* [Stored entries]:
______________________________
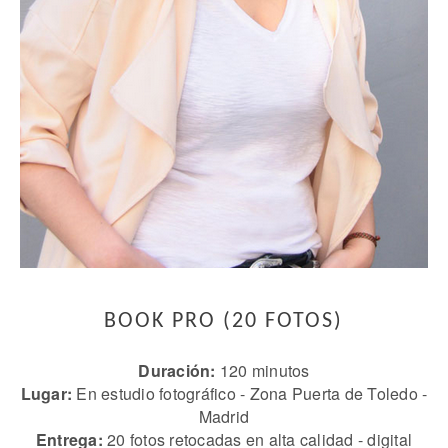
BOOK PRO (20 FOTOS)
Duración:
120 minutos
Lugar:
En estudio fotográfico - Zona Puerta de Toledo -
Madrid
Entrega:
20 fotos retocadas en alta calidad - digital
______________________________
* [Exercise prompt]: Return every line of text from the material above word for word, leaving the pictures out of your answer.

* [Written answer]:
BOOK PRO (20 FOTOS)
Duración:
120 minutos
Lugar:
En estudio fotográfico - Zona Puerta de Toledo -
Madrid
Entrega:
20 fotos retocadas en alta calidad - digital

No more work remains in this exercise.